Diferente dos primeiros filmes, este falta com a frieza e a solidez das imagens do distrito 12, bem como investe pouco nos diálogos, que são muito mais fortes no livro de Collins do que na adaptação. Ocorrência que não se vê nos outros 4 longas.

Mas desacelerar a adaptação significaria fazer um filme com mais de 2 horas e chuto que, depois de separar A Esperança em 2 filmes, Lawrence tenha decidido por acomodar tudo num só. Talvez porque não estamos mais em 2015 – quando era viável estender a presença da franquia no imaginário do público por mais 1 ano numa época em que distopias estavam faturando barbaramente mas fato é que: 8 anos depois, Jogos Vorazes ainda é espetacular.

O filme usa os protagonistas para passear do “homem nasce naturalmente mau e precisa de um Estado absoluto para ditar regras” para o “homem nasce naturalmente bom, mas a sociedade o corrompe” enquanto tira o fôlego do espectador ao transcrever a violência com a qual Suzane Collins termina seus capítulos para as imagens. É brutal e é intimamente humano no que tange às guerras mundiais que estamos presenciando, como assistimos à morte de crianças e escolhemos “times” ao invés de lembrar quem é o verdadeiro inimigo.
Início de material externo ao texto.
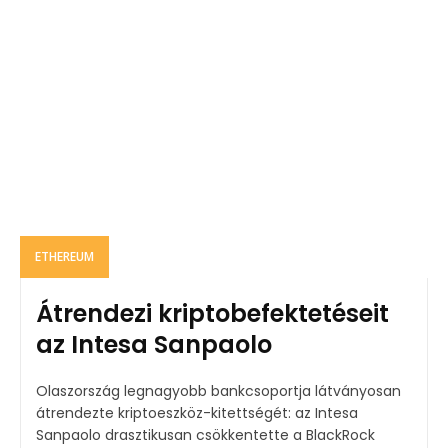
ETHEREUM
Átrendezi kriptobefektetéseit
az Intesa Sanpaolo
Olaszország legnagyobb bankcsoportja látványosan
átrendezte kriptoeszköz-kitettségét: az Intesa
Sanpaolo drasztikusan csökkentette a BlackRock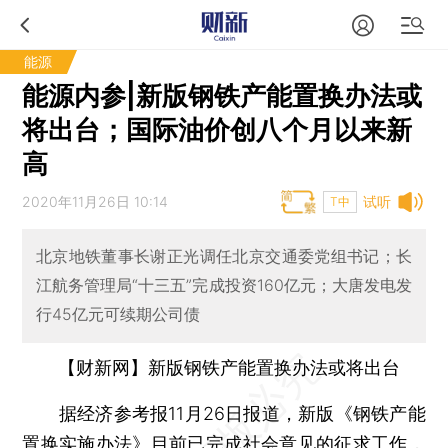
能源
能源内参|新版钢铁产能置换办法或
将出台；国际油价创八个月以来新
高
2020年11月26日 10:14
试听
T中
北京地铁董事长谢正光调任北京交通委党组书记；长
江航务管理局“十三五”完成投资160亿元；大唐发电发
行45亿元可续期公司债
【财新网】新版钢铁产能置换办法或将出台
据经济参考报11月26日报道，新版《钢铁产能
置换实施办法》目前已完成社会意见的征求工作，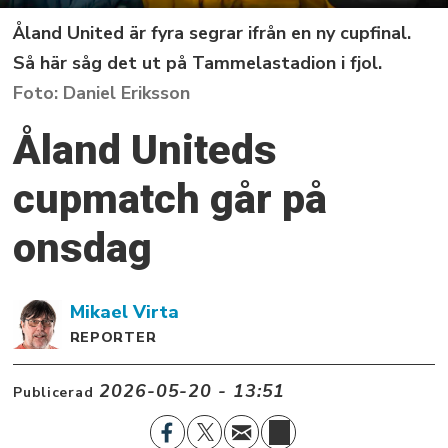
Åland United är fyra segrar ifrån en ny cupfinal.
Så här såg det ut på Tammelastadion i fjol.
Daniel Eriksson
Åland Uniteds
cupmatch går på
onsdag
Mikael
Virta
REPORTER
2026-05-20 - 13:51
Publicerad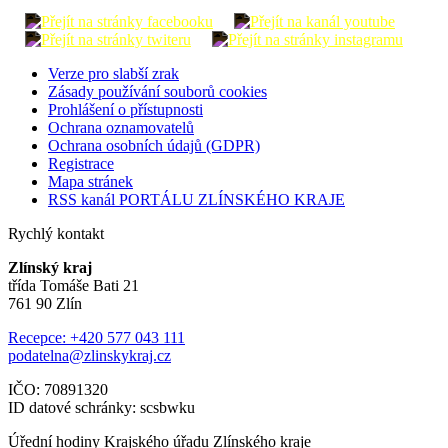
Verze pro slabší zrak
Zásady používání souborů cookies
Prohlášení o přístupnosti
Ochrana oznamovatelů
Ochrana osobních údajů (GDPR)
Registrace
Mapa stránek
RSS kanál PORTÁLU ZLÍNSKÉHO KRAJE
Rychlý kontakt
Zlínský kraj
třída Tomáše Bati 21
761 90 Zlín
Recepce: +420 577 043 111
podatelna@zlinskykraj.cz
IČO: 70891320
ID datové schránky: scsbwku
Úřední hodiny Krajského úřadu Zlínského kraje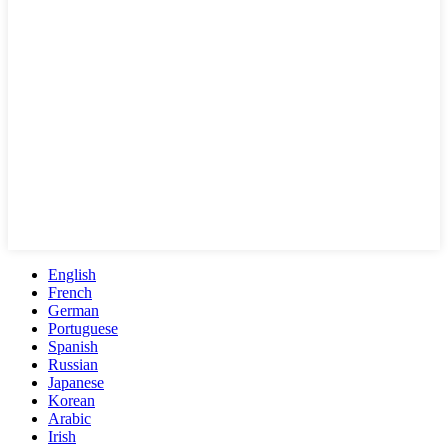
English
French
German
Portuguese
Spanish
Russian
Japanese
Korean
Arabic
Irish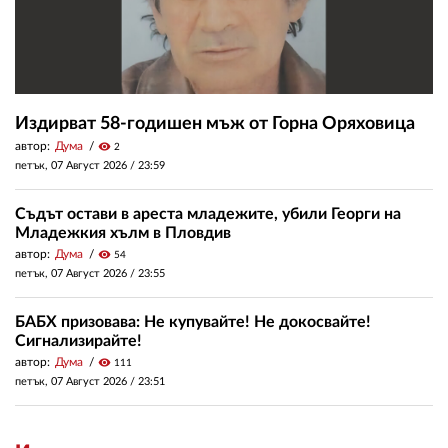
Издирват 58-годишен мъж от Горна Оряховица
автор:
Дума
visibility
2
петък, 07 Август 2026 /
23:59
Съдът остави в ареста младежите, убили Георги на
Младежкия хълм в Пловдив
автор:
Дума
visibility
54
петък, 07 Август 2026 /
23:55
БАБХ призовава: Не купувайте! Не докосвайте!
Сигнализирайте!
автор:
Дума
visibility
111
петък, 07 Август 2026 /
23:51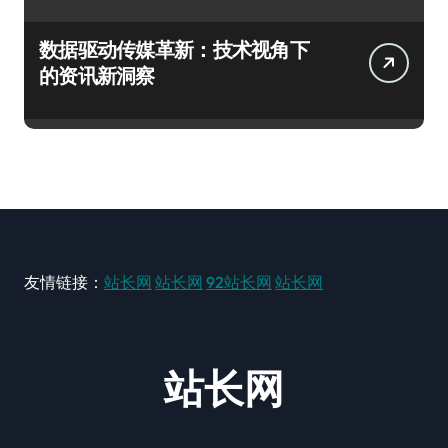
数据驱动传媒革新：技术视角下
的资讯新洞察
友情链接：
站长网
站长网
92站长网
站长网
站长网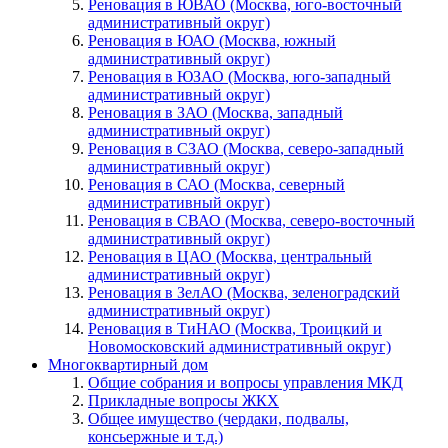
Реновация в ЮВАО (Москва, юго-восточный
административный округ)
Реновация в ЮАО (Москва, южный
административный округ)
Реновация в ЮЗАО (Москва, юго-западный
административный округ)
Реновация в ЗАО (Москва, западный
административный округ)
Реновация в СЗАО (Москва, северо-западный
административный округ)
Реновация в САО (Москва, северный
административный округ)
Реновация в СВАО (Москва, северо-восточный
административный округ)
Реновация в ЦАО (Москва, центральный
административный округ)
Реновация в ЗелАО (Москва, зеленоградский
административный округ)
Реновация в ТиНАО (Москва, Троицкий и
Новомосковский административный округ)
Многоквартирный дом
Общие собрания и вопросы управления МКД
Прикладные вопросы ЖКХ
Общее имущество (чердаки, подвалы,
консьержные и т.д.)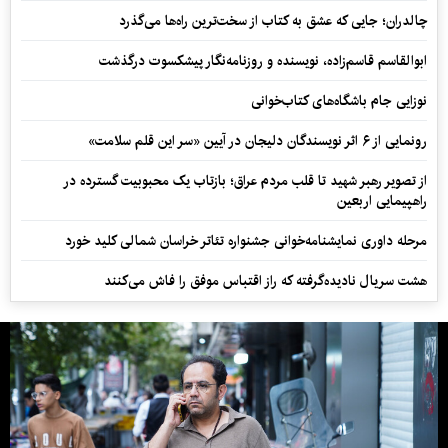
چالدران؛ جایی که عشق به کتاب از سخت‌ترین راه‌ها می‌گذرد
ابوالقاسم قاسم‌زاده، نویسنده و روزنامه‌نگار پیشکسوت درگذشت
نوزایی جام باشگاه‌های کتاب‌خوانی
رونمایی از ۶ اثر نویسندگان دلیجان در آیین «سر این قلم سلامت»
از تصویر رهبر شهید تا قلب مردم عراق؛ بازتاب یک محبوبیت گسترده در
راهپیمایی اربعین
مرحله داوری نمایشنامه‌خوانی جشنواره تئاتر خراسان شمالی کلید خورد
هشت سریال نادیده‌گرفته که راز اقتباس موفق را فاش می‌کنند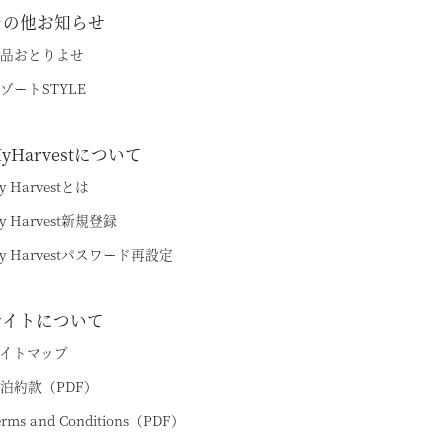
その他お知らせ
品おとりよせ
ゾートSTYLE
yHarvestについて
y Harvestとは
y Harvest新規登録
y Harvestパスワード再設定
サイトについて
イトマップ
泊約款（PDF）
erms and Conditions（PDF）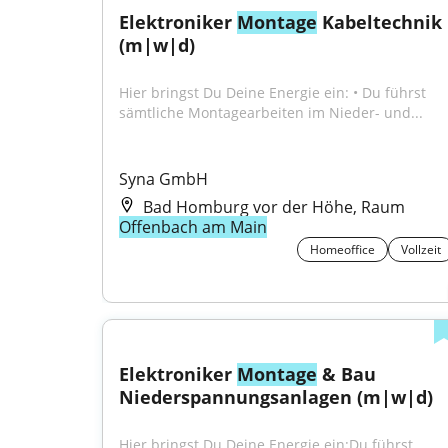
Elektroniker 
Montage
 Kabeltechnik 
(m|w|d)
Hier bringst Du Deine Energie ein: • Du führst 
sämtliche Montagearbeiten im Nieder- und...
Syna GmbH
Bad Homburg vor der Höhe, Raum
Offenbach am Main
Homeoffice
Vollzeit
Elektroniker 
Montage
 & Bau 
Niederspannungsanlagen (m|w|d)
Hier bringst Du Deine Energie ein:Du führst 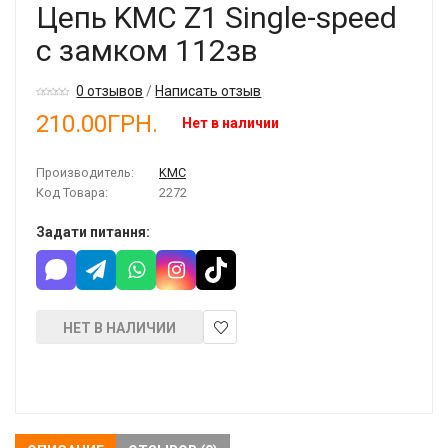
Цепь KMC Z1 Single-speed
с замком 112зв
0 отзывов
/
Написать отзыв
210.00ГРН.
Нет в наличии
Производитель:
KMC
Код Товара:
2272
Задати питання:
НЕТ В НАЛИЧИИ
В
закладки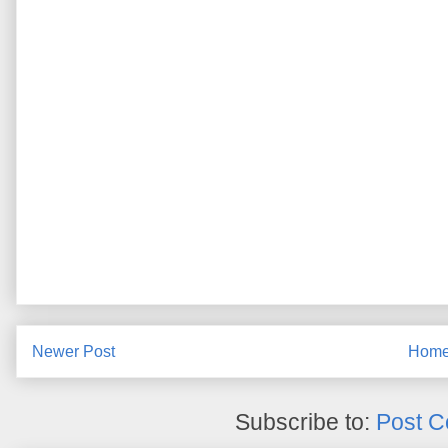
Newer Post
Hom
Subscribe to:
Post C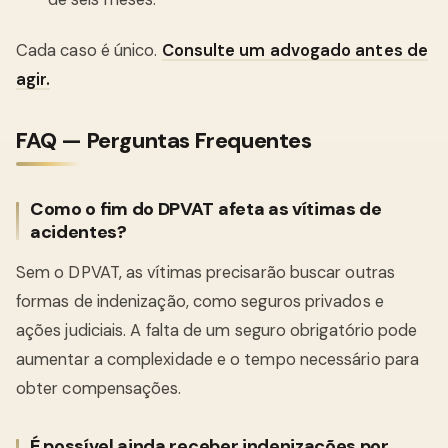
Cada caso é único.
Consulte um advogado antes de
agir.
FAQ — Perguntas Frequentes
Como o fim do DPVAT afeta as vítimas de
acidentes?
Sem o DPVAT, as vítimas precisarão buscar outras
formas de indenização, como seguros privados e
ações judiciais. A falta de um seguro obrigatório pode
aumentar a complexidade e o tempo necessário para
obter compensações.
É possível ainda receber indenizações por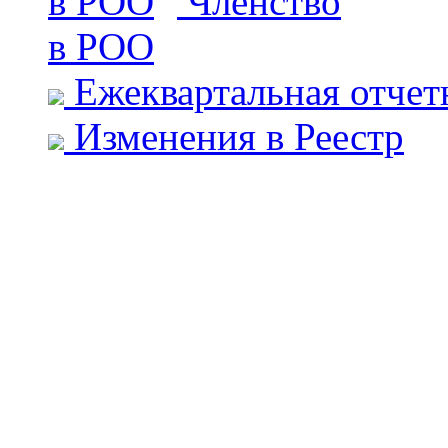
Членство
в РОО
Ежеквартальная отчет
Изменения в Реестр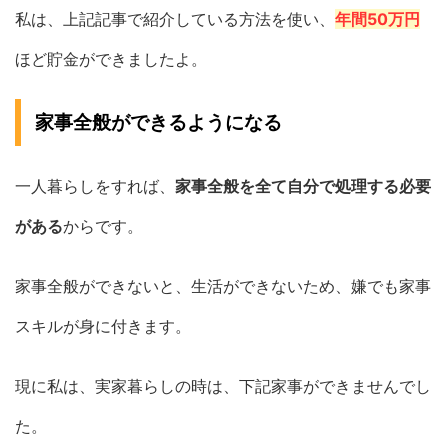
私は、上記記事で紹介している方法を使い、
年間50万円
ほど貯金ができましたよ。
家事全般ができるようになる
一人暮らしをすれば、
家事全般を全て自分で処理する必要
がある
からです。
家事全般ができないと、生活ができないため、嫌でも家事
スキルが身に付きます。
現に私は、実家暮らしの時は、下記家事ができませんでし
た。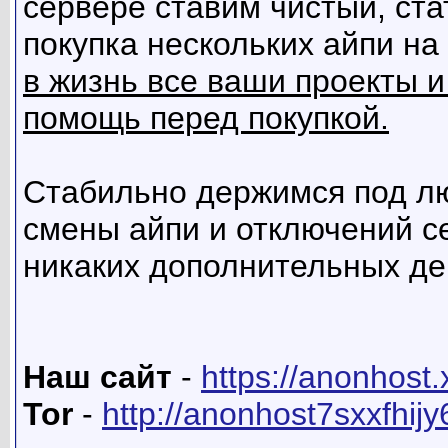
сервере ставим чистый, ста
покупка нескольких айпи на
в жизнь все ваши проекты и
помощь перед покупкой.
Стабильно держимся под л
смены айпи и отключений се
никаких дополнительных де
Наш сайт
-
https://anonhost.
Tor
-
http://anonhost7sxxfhij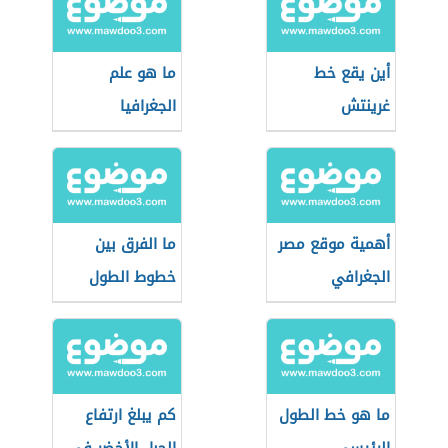
أين يقع خط
ما هو علم
غرينتش
الجغرافيا
أهمية موقع مصر
ما الفرق بين
الجغرافي
خطوط الطول
ودوائر العرض
ما هو خط الطول
كم يبلغ ارتفاع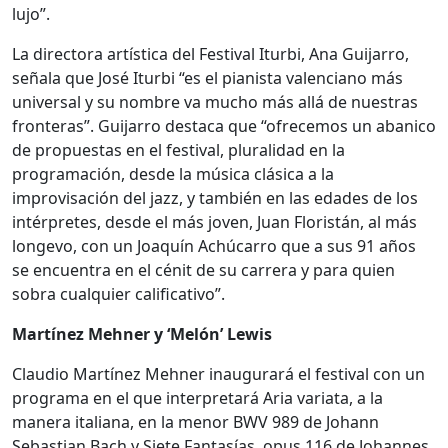
lujo”.
La directora artística del Festival Iturbi, Ana Guijarro,
señala que José Iturbi “es el pianista valenciano más
universal y su nombre va mucho más allá de nuestras
fronteras”. Guijarro destaca que “ofrecemos un abanico
de propuestas en el festival, pluralidad en la
programación, desde la música clásica a la
improvisación del jazz, y también en las edades de los
intérpretes, desde el más joven, Juan Floristán, al más
longevo, con un Joaquín Achúcarro que a sus 91 años
se encuentra en el cénit de su carrera y para quien
sobra cualquier calificativo”.
Martínez Mehner y ‘Melón’ Lewis
Claudio Martínez Mehner inaugurará el festival con un
programa en el que interpretará Aria variata, a la
manera italiana, en la menor BWV 989 de Johann
Sebastian Bach y Siete Fantasías, opus 116 de Johannes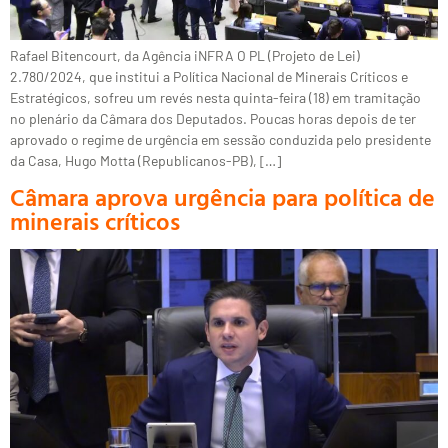
Rafael Bitencourt, da Agência iNFRA O PL (Projeto de Lei)
2.780/2024, que institui a Política Nacional de Minerais Críticos e
Estratégicos, sofreu um revés nesta quinta-feira (18) em tramitação
no plenário da Câmara dos Deputados. Poucas horas depois de ter
aprovado o regime de urgência em sessão conduzida pelo presidente
da Casa, Hugo Motta (Republicanos-PB), […]
Câmara aprova urgência para política de
minerais críticos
É preciso elogiar o elenco, destacando Tom Blyth, Viola Davis, Peter Dinklage e Rachel Zegler, que confesso ter me emocionado na cena com as serpentes e quando recitou “The Hanging Tree”, música que viria a ser o hino e o estopim da revolução que causa a 2ª guerra de Panem. Cancelamentos a parte, quem diria que escalar uma atriz que também é cantora faria diferença, né?

Parecendo ter poucas saídas criativas dentro de uma franquia muito consolidada, Lawrence entrega o que os fãs querem e parece trabalhar melhor na metade do filme para o fim, ainda incitando fome de mais um jogo voraz.